**Work request**
Output the records exactly, and drop each picture.

**Dataset records**
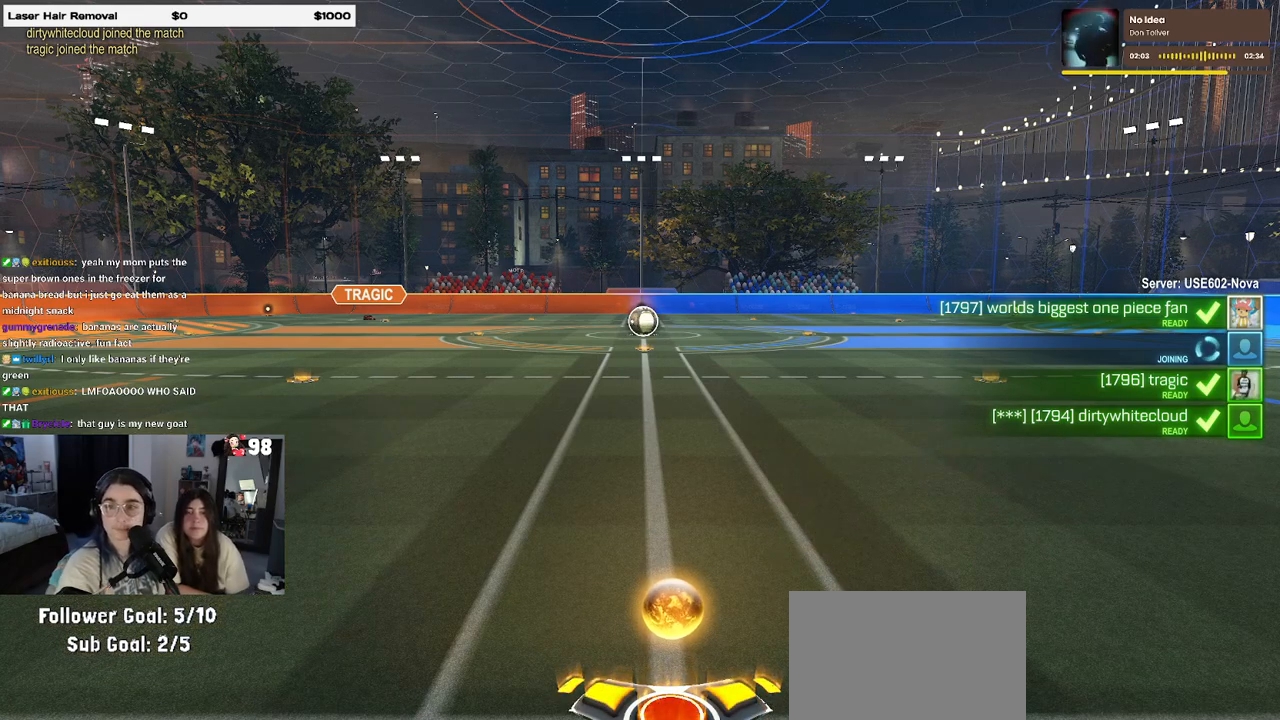
{"buttons": [], "left_stick": "center", "right_stick": "center", "events": [[67, "CROSS", "up"]]}
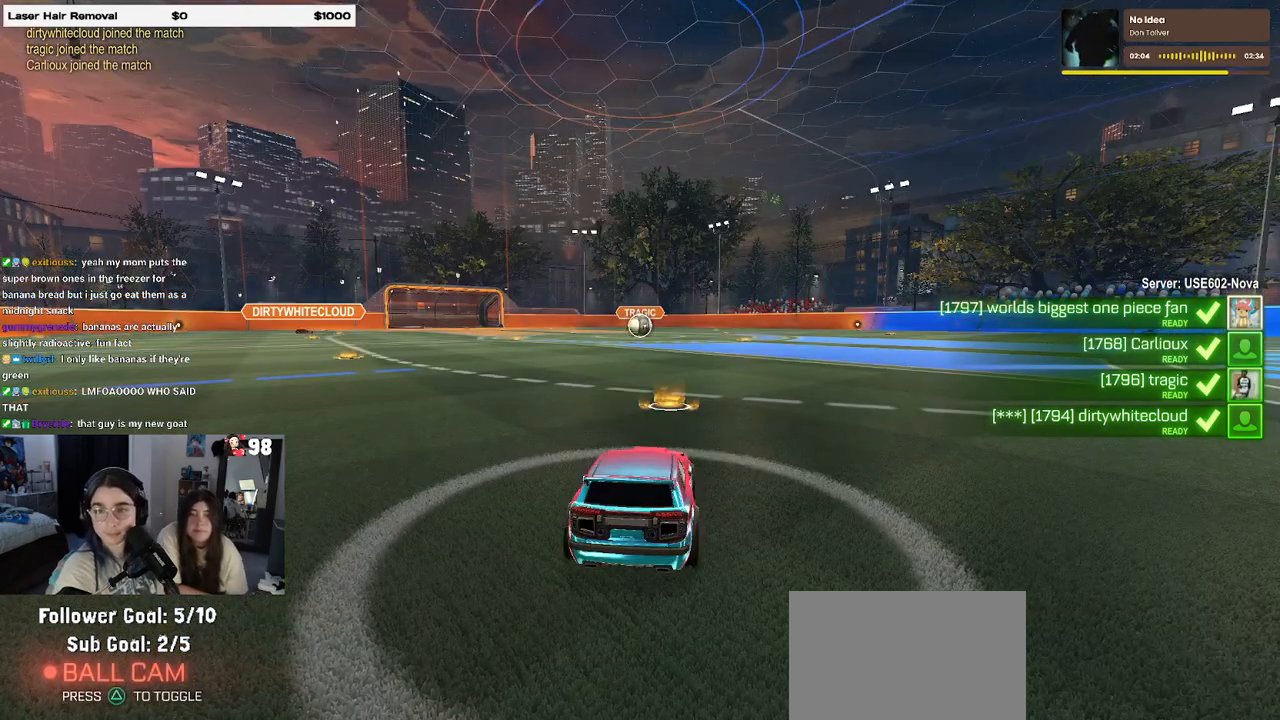
{"buttons": [], "left_stick": "center", "right_stick": "center", "events": []}
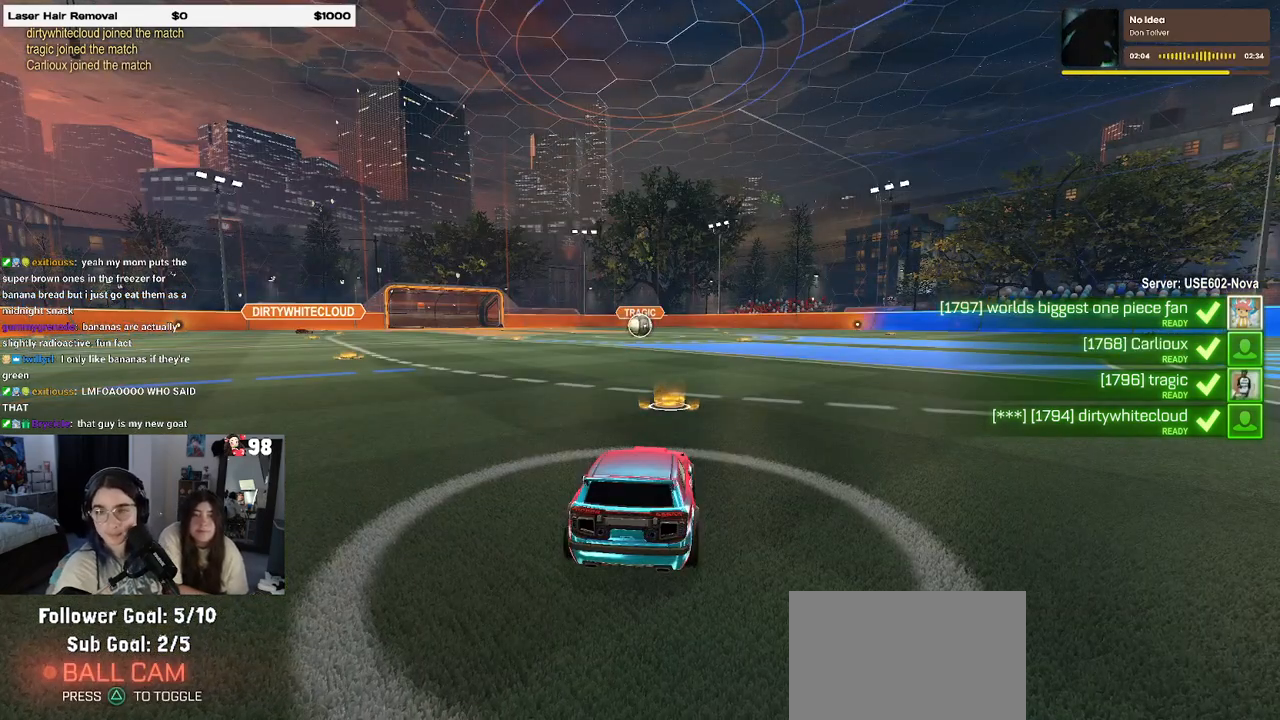
{"buttons": ["CROSS"], "left_stick": "center", "right_stick": "center", "events": [[167, "CROSS", "down"], [300, "CROSS", "up"], [467, "CROSS", "down"]]}
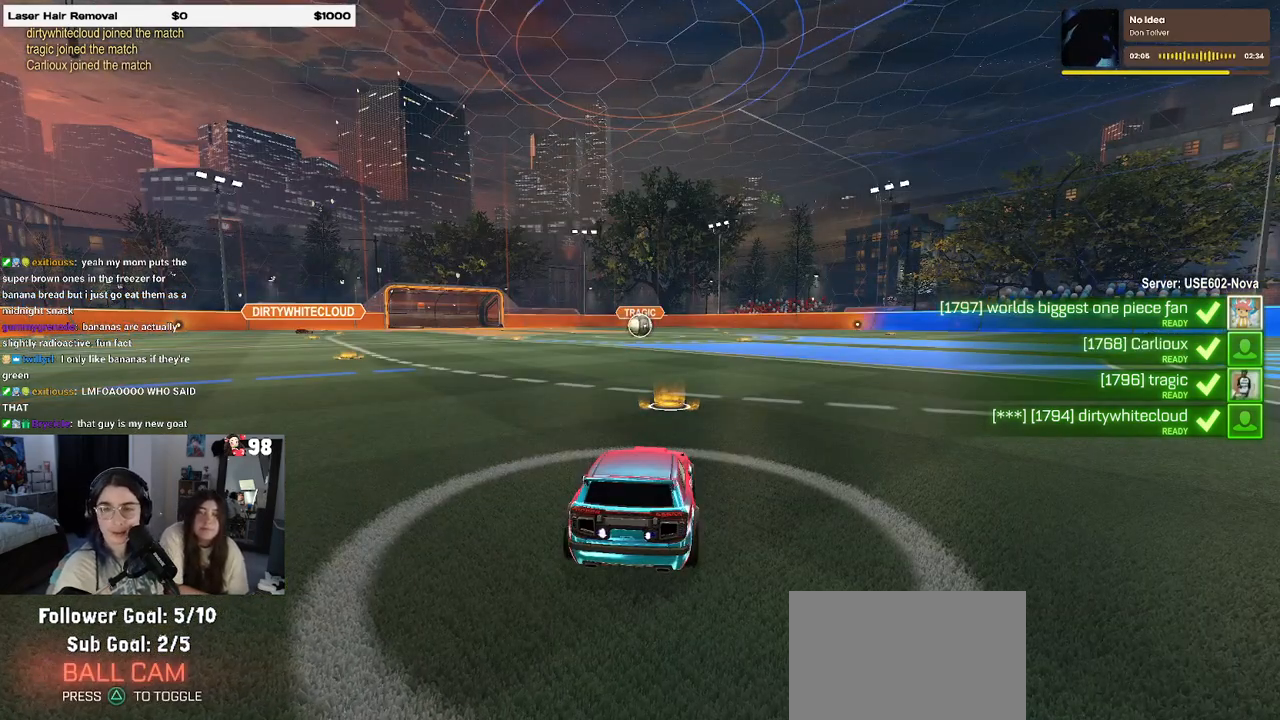
{"buttons": [], "left_stick": "center", "right_stick": "center", "events": [[83, "CROSS", "up"], [167, "CROSS", "down"], [283, "CROSS", "up"], [383, "CROSS", "down"], [500, "CROSS", "up"]]}
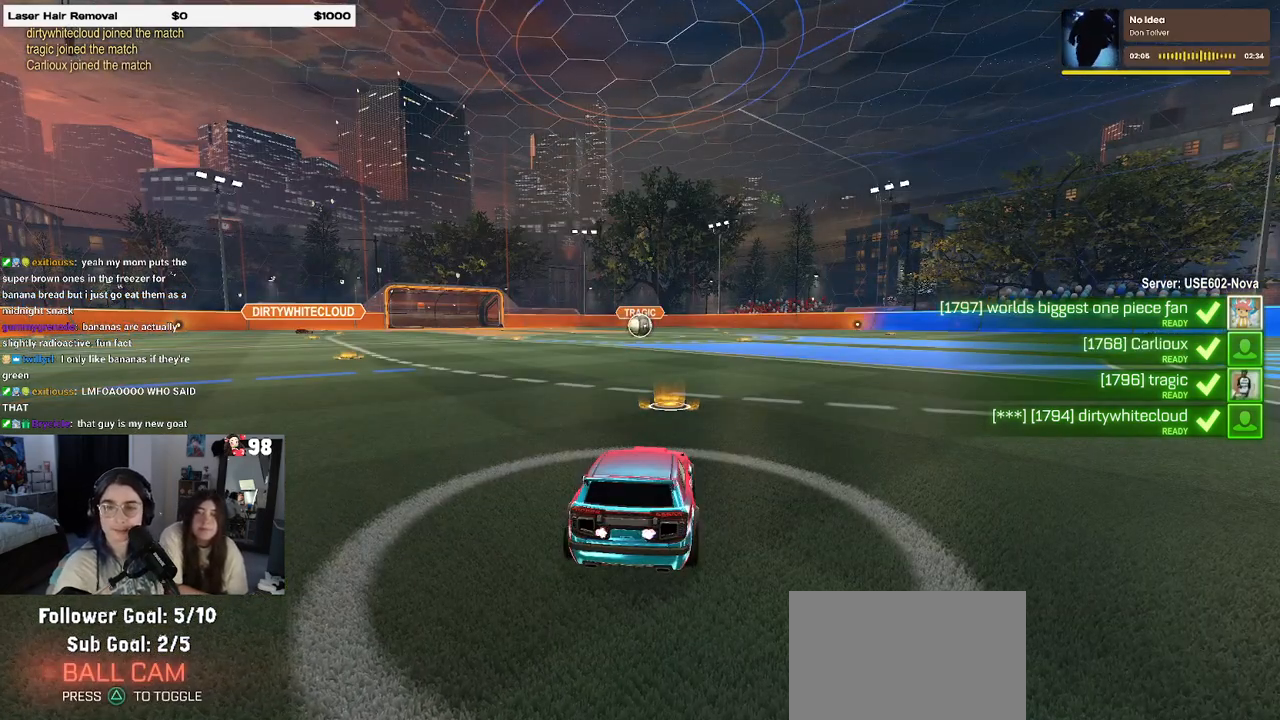
{"buttons": [], "left_stick": "center", "right_stick": "center", "events": [[83, "CROSS", "down"], [200, "CROSS", "up"], [300, "CROSS", "down"], [450, "CROSS", "up"]]}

**Task result**
{"buttons": [], "left_stick": "center", "right_stick": "center", "events": [[67, "CROSS", "up"]]}
{"buttons": [], "left_stick": "center", "right_stick": "center", "events": []}
{"buttons": ["CROSS"], "left_stick": "center", "right_stick": "center", "events": [[167, "CROSS", "down"], [300, "CROSS", "up"], [467, "CROSS", "down"]]}
{"buttons": [], "left_stick": "center", "right_stick": "center", "events": [[83, "CROSS", "up"], [167, "CROSS", "down"], [283, "CROSS", "up"], [383, "CROSS", "down"], [500, "CROSS", "up"]]}
{"buttons": [], "left_stick": "center", "right_stick": "center", "events": [[83, "CROSS", "down"], [200, "CROSS", "up"], [300, "CROSS", "down"], [450, "CROSS", "up"]]}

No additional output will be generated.